■ **ЗАДАНИЕ**
Продолжите отрывок о советском кино 30-х годов с того места, где он заканчивается.

■ **ПРЕДЛОЖЕННЫЙ ОТРЫВОК**
----
Таким образом, при всей эмансипированности Соколовой на деле она оказывалась достоянием патриархального, государственного, а если быть точнее, квазирелигиозного порядка вещей, где секретарь райкома (ангел-хранитель) передавал ее душу непосредственно в божественные руки.
Это, разумеется, лишь обглоданный идеологический скелет селедки, который остается на тарелке, когда селедка съедена. На самом деле режиссеры А. Зархи и И. Хейфец собрали на редкость талантливый актерский состав – кинематограф 30-х вообще был актерским по преимуществу. Замечательная Марецкая, которая, в отличие от стилизованных барышни-крестьянки Ладыниной и американизированной Орловой, полна была земной – не столько даже женской, сколько бабской – силы; хитроватый, справный мужичок Ванин (Соколов-муж), тщетно догоняющий жену; молодой весело-характерный Крючков в роли деверя с галошами плюс относительно «прозрачный» стиль сделали картину не только классическим текстом кино 30-х, но и осуществили превращение «истории в природу» (по Р. Барту) столь успешно, что Александра Соколова надолго стала живым и обаятельным олицетворением социалистической эмансипации женщины. Недаром знаменитый плакат военного времени «Родина-мать зовет!» если о ком и напоминал, то о ней.
Сколь талантлива – полна юмора и жизни – была натурализация мифа о кухарке, руководящей государством в «Члене правительства», столь же помпезно выглядел миф Матери-Родины в «Клятве» Михаила Чиаурели (1946). Но, сравнивая, надобно помнить о часто пренебрегаемой категории жанра.
----
■ **ЗАПИСИ ДАННЫХ**
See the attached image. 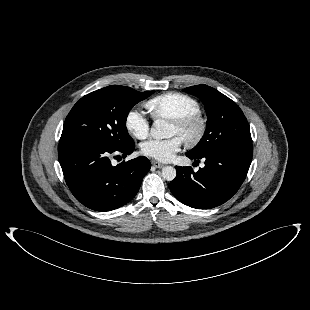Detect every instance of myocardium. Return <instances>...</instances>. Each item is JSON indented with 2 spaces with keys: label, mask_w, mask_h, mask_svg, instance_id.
<instances>
[{
  "label": "myocardium",
  "mask_w": 310,
  "mask_h": 310,
  "mask_svg": "<svg viewBox=\"0 0 310 310\" xmlns=\"http://www.w3.org/2000/svg\"><path fill=\"white\" fill-rule=\"evenodd\" d=\"M170 121L184 133L182 141L188 147L197 146L205 137L207 120L199 111L177 117ZM192 128H194V133L188 134Z\"/></svg>",
  "instance_id": "obj_1"
}]
</instances>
----
■ **ОТВЕТ**
Если драматическая судьба Александры Соколовой лишь венчалась финальным апофеозом, то послевоенная «Клятва» изначально была снята в жанре апофеоза или памятника Спасителю Отечества с горельефами.
Как и в фильме об Александре Соколовой, в центре сюжета «Клятвы» стояла женщина. В первых же кадрах она теряла мужа, соратника Сталина по Царицыну, становясь главой рода, олицетворением Матери-Родины. Как и в фильме об Александре Соколовой, сюжет начинался в столь же историческое, сколь и мифологическое мгновение – в момент смерти Ленина. Но ходоки к Ленину (Мать в их числе) уже не были «характерами» в традиции 30-х годов. Они лишь представляли (современное словцо «презентация» подошло бы им даже больше) группу Народов или регионов империи: русский и украинец, грузин (Кавказ), таджик (Средняя Азия) и – Женщина.
Так же репрезентативно был срежиссирован выход вождей в Горках: сначала суетливые предатели, потом верные ленинцы и наконец, в знаменательной отдельности, – Сталин.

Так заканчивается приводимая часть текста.